Documentation and its critical role
Documentation is what turns analysis into action. Clear, concise, and complete job analysis documentation becomes a usable guide for employers, therapists, and employees. It translates complex job demands into specific, actionable information that supports safer task design and clearer expectations.
Well-documented findings also streamline return-to-work. Employers can implement modifications with confidence, assign tasks within an employee's capabilities, and reduce the risk of re-injury. In practice, documentation helps maintain operational efficiency while keeping safety at the center of decision-making.
Real-world application: grocery stocker case example
Consider a grocery stocker returning after an injury with restrictions such as no lifting over 25 pounds or no work above shoulder level. Job analysis documentation becomes critical because it provides an objective description of the job's physical demands and communicates them clearly to the employee and employer representatives with a need to know.
This documentation also helps interpret restrictions and can reduce days away from work and restricted work days. When each job function demand, such as transporting merchandise or stocking shelves, is documented and compared with restrictions, stakeholders can make more informed decisions about what work activities are allowed and what needs modification. The outcome is a safer, smoother transition that balances employee needs with operational requirements.
Interpreting job function demands
Interpreting job function demands requires breaking down each function associated with the role. In the grocery stocker example, that may include removing cartons from pallets, using pallet jacks, and stocking shelves. Each function carries distinct requirements, including lift weights, push and pull forces, and reach heights.
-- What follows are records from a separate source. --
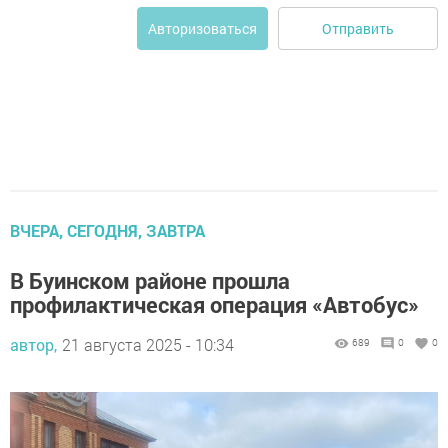
Отправить
Авторизоваться
ВЧЕРА, СЕГОДНЯ, ЗАВТРА
В Буинском районе прошла
профилактическая операция «Автобус»
автор,
21 августа 2025 - 10:34
689
0
0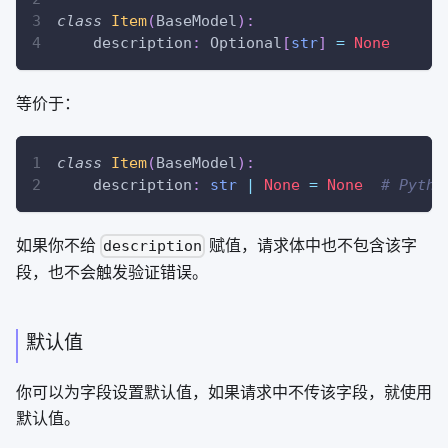
class
Item
(
BaseModel
)
:
    description
:
 Optional
[
str
]
=
None
等价于：
class
Item
(
BaseModel
)
:
    description
:
str
|
None
=
None
# Pytho
如果你不给
赋值，请求体中也不包含该字
description
段，也不会触发验证错误。
默认值
你可以为字段设置默认值，如果请求中不传该字段，就使用
默认值。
With these demands documented, restrictions or demonstrated abilities can be compared directly. If a job includes routine lifts over 25 pounds, those tasks would be off-limits for someone with a 25-pound limit unless they can be modified. This step ensures work assignments align with recovery needs and support long-term safety.
The role of testing in job matching
Testing is often the next step in job matching because it provides objective capability data. These assessments may measure strength, flexibility, endurance, and other physical attributes relevant to the job. When capabilities are measured and compared to documented demands, placement and return-to-work decisions become more accurate.
This benefits both the employee and the employer. Employees gain clarity about current abilities and limitations, and employers reduce the risk of re-injury while supporting productivity. When capability and job requirements are aligned, the workplace becomes safer, more efficient, and more sustainable.
Conclusion
If you want to build stronger injury prevention strategies, start with objective demand data and document it in a way people can use. Clear job analysis documentation supports safer work design, better communication, and faster, safer return-to-work decisions.